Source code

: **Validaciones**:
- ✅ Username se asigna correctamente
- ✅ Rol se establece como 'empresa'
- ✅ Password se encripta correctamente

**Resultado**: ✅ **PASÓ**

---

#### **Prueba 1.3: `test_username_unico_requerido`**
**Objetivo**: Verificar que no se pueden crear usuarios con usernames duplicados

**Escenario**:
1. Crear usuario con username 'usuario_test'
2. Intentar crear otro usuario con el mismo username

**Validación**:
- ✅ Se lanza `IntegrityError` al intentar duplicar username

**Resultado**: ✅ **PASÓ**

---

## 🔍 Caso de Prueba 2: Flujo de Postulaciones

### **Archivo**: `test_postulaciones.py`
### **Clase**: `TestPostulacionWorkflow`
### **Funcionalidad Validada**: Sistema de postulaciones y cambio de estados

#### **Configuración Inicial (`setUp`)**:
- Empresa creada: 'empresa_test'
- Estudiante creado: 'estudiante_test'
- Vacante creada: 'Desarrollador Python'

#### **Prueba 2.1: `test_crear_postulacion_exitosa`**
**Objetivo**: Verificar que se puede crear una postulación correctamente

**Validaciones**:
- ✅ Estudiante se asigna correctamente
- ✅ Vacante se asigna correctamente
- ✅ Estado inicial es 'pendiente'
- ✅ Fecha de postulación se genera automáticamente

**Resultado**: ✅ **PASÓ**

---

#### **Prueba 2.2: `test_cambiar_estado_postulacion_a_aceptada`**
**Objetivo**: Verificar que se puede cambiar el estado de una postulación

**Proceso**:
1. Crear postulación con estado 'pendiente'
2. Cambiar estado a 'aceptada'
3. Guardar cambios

_Problem details_: Your task is to retype all of the records exactly.

_Answer for this exercise_:
Source code

: **Validaciones**:
- ✅ Username se asigna correctamente
- ✅ Rol se establece como 'empresa'
- ✅ Password se encripta correctamente

**Resultado**: ✅ **PASÓ**

---

#### **Prueba 1.3: `test_username_unico_requerido`**
**Objetivo**: Verificar que no se pueden crear usuarios con usernames duplicados

**Escenario**:
1. Crear usuario con username 'usuario_test'
2. Intentar crear otro usuario con el mismo username

**Validación**:
- ✅ Se lanza `IntegrityError` al intentar duplicar username

**Resultado**: ✅ **PASÓ**

---

## 🔍 Caso de Prueba 2: Flujo de Postulaciones

### **Archivo**: `test_postulaciones.py`
### **Clase**: `TestPostulacionWorkflow`
### **Funcionalidad Validada**: Sistema de postulaciones y cambio de estados

#### **Configuración Inicial (`setUp`)**:
- Empresa creada: 'empresa_test'
- Estudiante creado: 'estudiante_test'
- Vacante creada: 'Desarrollador Python'

#### **Prueba 2.1: `test_crear_postulacion_exitosa`**
**Objetivo**: Verificar que se puede crear una postulación correctamente

**Validaciones**:
- ✅ Estudiante se asigna correctamente
- ✅ Vacante se asigna correctamente
- ✅ Estado inicial es 'pendiente'
- ✅ Fecha de postulación se genera automáticamente

**Resultado**: ✅ **PASÓ**

---

#### **Prueba 2.2: `test_cambiar_estado_postulacion_a_aceptada`**
**Objetivo**: Verificar que se puede cambiar el estado de una postulación

**Proceso**:
1. Crear postulación con estado 'pendiente'
2. Cambiar estado a 'aceptada'
3. Guardar cambios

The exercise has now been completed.